What the 15-Minute Check Does NOT Capture
The self-check produces real findings. It also has structural limits that an analyst-led assessment does not.
It does not capture persona-specific journeys. A senior IC asks different questions than an early-career candidate. An executive runs different queries than a manager. The persona-specific version of a query often produces a meaningfully different answer, and that is where role-specific competitor leak shows up.
It mostly covers Discovery. DIY self-checks default to Discovery-style queries because they are easiest to phrase. The full candidate decision journey has four stages -- Discovery, Consideration, Evaluation, Commitment -- and visibility patterns differ across them.
It is shallow on volume. Five queries gives signal, not statistical confidence. A 40-query, 4-model, 3-persona scan produces 480 captured responses. The variance at that scale -- which queries you are missing from, which personas you are invisible to, which sentiment patterns are model-specific -- is not visible at 5.
It has no captured-evidence audit trail. When you take a concerning finding to your CMO, CEO, or board, the question that comes back is "how representative is this?" -- and screenshots cannot answer it. An analyst-grade Diagnostic captures every response, scores it against published criteria, and produces a deliverable you can circulate without further translation.
Use the self-check to decide whether the topic is worth more analyst time, not to decide what your remediation plan should be.
Where This Sits in Your Existing Employer Brand Program
AI employer visibility is a measurement layer above your existing employer brand work, not a replacement for it. The careers site, the candidate value proposition refresh, the recruitment marketing campaigns, the Glassdoor management -- those programs produce the inputs AI synthesizes. If the work has been strong, the citation ecosystem has something to draw from. If thin, AI will have less to work with and the narrative will reflect that.
What is new is not that the underlying work matters. It is that no one has been formally measuring whether AI is finding it, citing it, and synthesizing it accurately. The 15-minute self-check is the cheapest version of that measurement. The Diagnostic is the rigorous one.
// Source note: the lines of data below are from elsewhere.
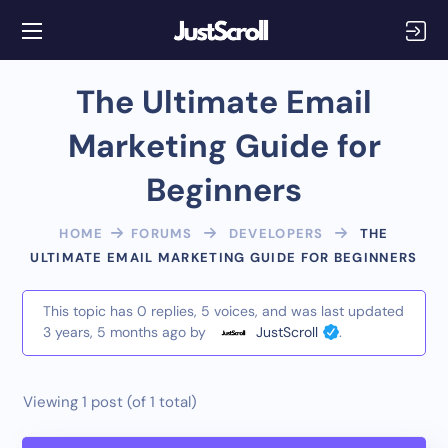
The Ultimate Email
Marketing Guide for
Beginners
HOME
FORUMS
DEVELOPERS
THE
ULTIMATE EMAIL MARKETING GUIDE FOR BEGINNERS
This topic has 0 replies, 5 voices, and was last updated
3 years, 5 months ago
by
JustScroll
.
Viewing 1 post (of 1 total)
What to Do With What You Find
If you are named confidently across all five queries, with rich narratives, citing diverse sources, and outperforming both competitors -- you do not have an immediate AI visibility problem. Re-run quarterly; presence today is not presence in 12 months.
If the gaps are obvious -- you are absent from Discovery, your narrative is thin, your competitors are clearly winning the synthesized comparison -- you have material to work with.
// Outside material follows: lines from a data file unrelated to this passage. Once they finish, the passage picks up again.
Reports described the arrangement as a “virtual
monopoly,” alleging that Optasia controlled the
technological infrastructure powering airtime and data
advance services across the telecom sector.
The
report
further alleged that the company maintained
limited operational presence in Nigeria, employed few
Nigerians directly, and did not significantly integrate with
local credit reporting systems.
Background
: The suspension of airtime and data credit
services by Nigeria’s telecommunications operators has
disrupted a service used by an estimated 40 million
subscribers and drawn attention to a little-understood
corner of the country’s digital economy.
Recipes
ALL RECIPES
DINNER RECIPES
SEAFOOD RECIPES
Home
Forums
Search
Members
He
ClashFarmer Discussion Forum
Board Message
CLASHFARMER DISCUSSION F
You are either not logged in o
If the gaps look concerning enough that you would want to bring something to your CEO, CMO, or board, the structured version is the next step: 40 candidate-intent queries across all four AI systems, 3 candidate personas scoped to your job category, 3 named competitors, 480 captured responses, and an analyst-written report with at least 10 material findings each backed by data evidence. That is the AI Visibility Diagnostic -- $4,900, 10 business days, full refund if it surfaces fewer than 10 material findings, with the fee crediting 100% toward a deeper engagement within 60 days.
Run the 15-minute check first. The Diagnostic is more useful when you arrive with your own preliminary observations than when you arrive cold.
The self-check is best at reframing the question. Most heads of talent come into the topic asking "is AI a real channel yet?" and leave the 15-minute exercise asking "why does AI describe my closest competitor with this much specificity, and me with this little?" That second question is the one worth answering carefully.